8. Barrett authored an unpublished book on the history of art.
“Well, I think of me being a painter eventually,” Barrett said in a 1971 Melody Maker interview. In contrast to his limited musical output, Barrett was a prolific visual artist for the remainder of his life, finishing his final canvas just days before he died. “I’ve seen various different styles of work,” brother Ian Barrett told author Julian Palacios. “He’s been interested in geometric patterns and repeated shapes you might see on tiles or weaving. I’ve seen abstracts in oils, naturalistic watercolors and woodblock work.” In a characteristically self-immolating process, Barrett photographed his completed works before burning the canvases.
Barrett’s interest in art also extended into the academic. “He used to take himself up to London on the train and visit art galleries so this whole recluse thing is inaccurate,” his brother asserts. The Tate Gallery was a particular favorite, as well as the National and British Museums.

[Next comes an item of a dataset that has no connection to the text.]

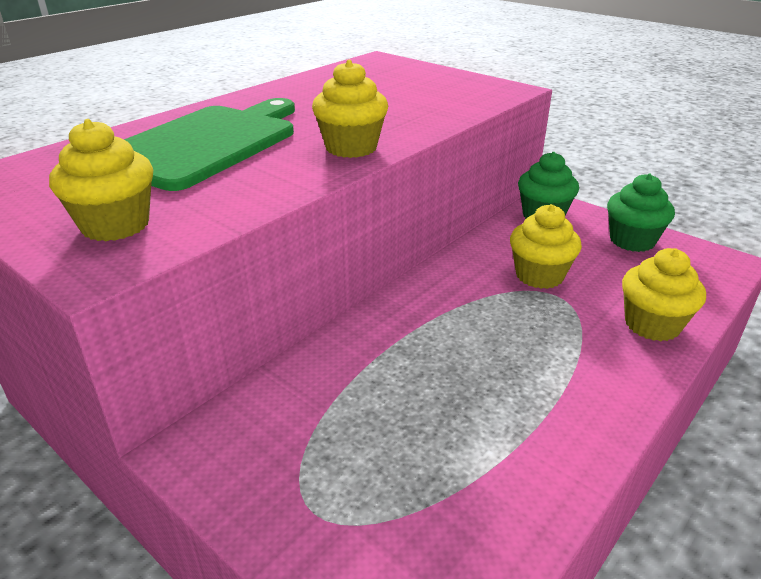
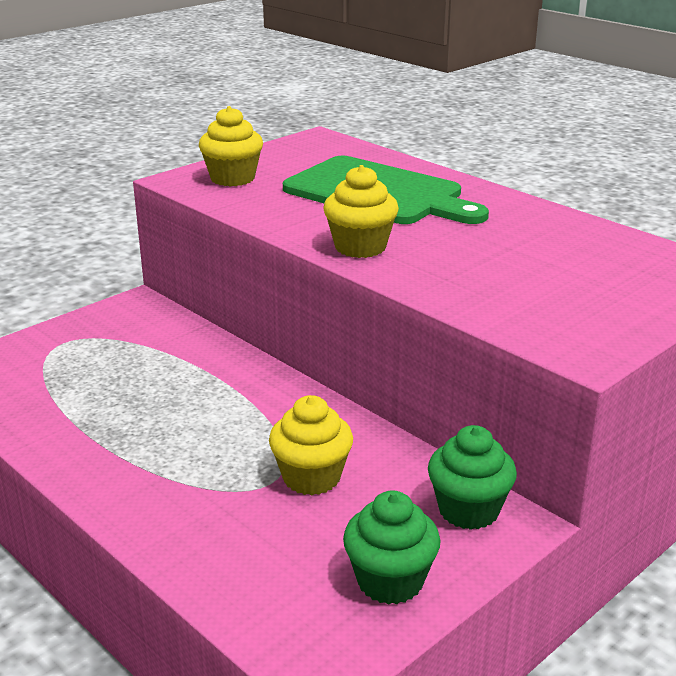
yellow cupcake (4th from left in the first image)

Pages of art-history notes were found in his personal effects after his death, and Breen claims that he penned an entire book on the subject. “He has written more than a hundred pages, typed on both sides, going back to drawings in caves and through all periods, up to our days, century after century,” she told Palacios. Using the textbook Gardener’s Art Through the Ages as his primary source, he compiled “complicated details, one endless list of names and dates taken from other books. There is little of him in it, some comments here and there.” Like the rest of the projects he undertook during this period, the manuscript was strictly for his own enjoyment and never intended to be published.